Our idea about achieving hierarchical topic modeling consists of the following steps:
- Perform topic modeling on the documents to get initial topics composition.
- For each topic, group all the documents belonging to the topic.
- For each topic, run the topic modeling algorithm on the grouped documents to obtain subtopics composition for the topic.
- Repeat the process from step 2 until the desired hierarchy level is obtained.
The following is the simplified code for the above steps.
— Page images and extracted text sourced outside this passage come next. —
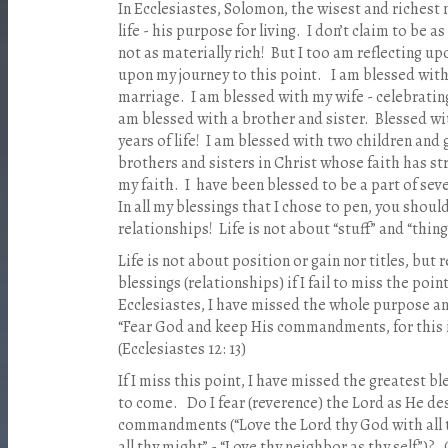
In Ecclesiastes, Solomon, the wisest and richest m
life - his purpose for living. I don’t claim to be 
not as materially rich! But I too am reflecting upo
upon my journey to this point. I am blessed with
marriage. I am blessed with my wife - celebrating
am blessed with a brother and sister. Blessed w
years of life! I am blessed with two children and
brothers and sisters in Christ whose faith has 
my faith. I have been blessed to be a part of sev
In all my blessings that I chose to pen, you shoul
relationships! Life is not about “stuff” and “thing
Life is not about position or gain nor titles, but 
blessings (relationships) if I fail to miss the po
Ecclesiastes, I have missed the whole purpose an
“Fear God and keep His commandments, for this i
(Ecclesiastes 12: 13)
If I miss this point, I have missed the greatest bles
to come. Do I fear (reverence) the Lord as He de
commandments (“Love the Lord thy God with all th
all thy might” - “Love thy neighbor as thy self”)?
def find_topics_and_subtopics(documents, num_topics, depth=5, dictionary=None, corpus=None):
"""
Return the keywords for topics discovered
@documents: documents to be analyzed
@num_topics: number of topics we wish to find
@depth: depth of hierarchy
"""
texts = [
pre_processor(document).split() for document in documents
]
if dictionary is None:
dictionary = corpora.Dictionary(texts)
if corpus is None:
corpus = [dictionary.doc2bow(text) for text in texts]
ldamodel = models.ldamodel.LdaModel(
corpus,
num_topics=num_topics,
id2word=dictionary,
passes=passes
)
lda_output = {}
topics = ldamodel.get_topics()
for i, topic_words in enumerate(topics):
# sort keywords based on their weights/contributions to the topic
sorted_words = sorted(
list(enumerate(topic_words)),
key=lambda x: x[1],
reverse=True
)
lda_output['Topic {}'.format(i)] = {
'keywords': [
(dictionary.get(i), x)
for i, x in sorted_words[:num_words]
]
'subtopics': {}
}
if depth <= 1:
return lda_output
# Group documents
topic_documents = {}
for j, corp in enumerate(corpus):
topics_prob = sorted(
ldamodel.get_document_topics(corp),
key=lambda x: x[1]
)
for i, topic in enumerate(topics_prob):
topic = 'Topic {}'.format(i)
curr_set = topic_documents.get(topic, set())
curr_set.add(j)
topic_documents[topic] = curr_set
# Now the recursive call
for topic in lda_output:
if topic_documents.get(topic):
topic_docs = [corpus[x] for x in topic_documents[topic]]
lda_output[topic]['subtopics'] = find_topics_and_subtopics(
topic_docs,
num_topics,
depth-1,
dictionary,
corpus
)
return lda_output
The result of running the above function would result in output similar to the following:
{ "Topic 1": { "keywords": ["kw11, "kw12", ...], "subtopics": { "Topic 1": { "keywords": ["kw1.11", "kw1.12", ... ], "subtopics": { ... } }, ... } }, "Topic 2": { "keywords": ["kw21, "kw22", ...], "subtopics": { "Topic 1": { "keywords": ["kw2.21", "kw2.22", ... ], "subtopics": { ... } }, ... } }, ... }
The Problems and Possible Solutions
The following are the problems that we’ve faced:
- The first and the foremost,
gensim
has implemented Latent Dirichlet Allocation(LDA) which is a statistical method which therefore does random initialization of topics and keywords. So, if we don’t do more iterations, running the algorithm multiple times with same documents result in quite different results. - Although more iteration means more stable and predictable output, it causes the algorithm to run slow for large documents. Finding a balance between these is a challenge and completely experimental. It also depends on the kinds of documents we have.
- Also, since we’ve introduced recursive solution for hierarchical modeling, the complexity grows exponentially with depths of topics. And with large documents, it becomes very slow.
The first two problems are inherent in the algorithm itself and is just a matter of finding out the balance between stable results and faster calculation. However, for the third problem mentioned above, we ‘ve implemented caching in server side to prevent running the algorithm multiple times if the documents have not changed.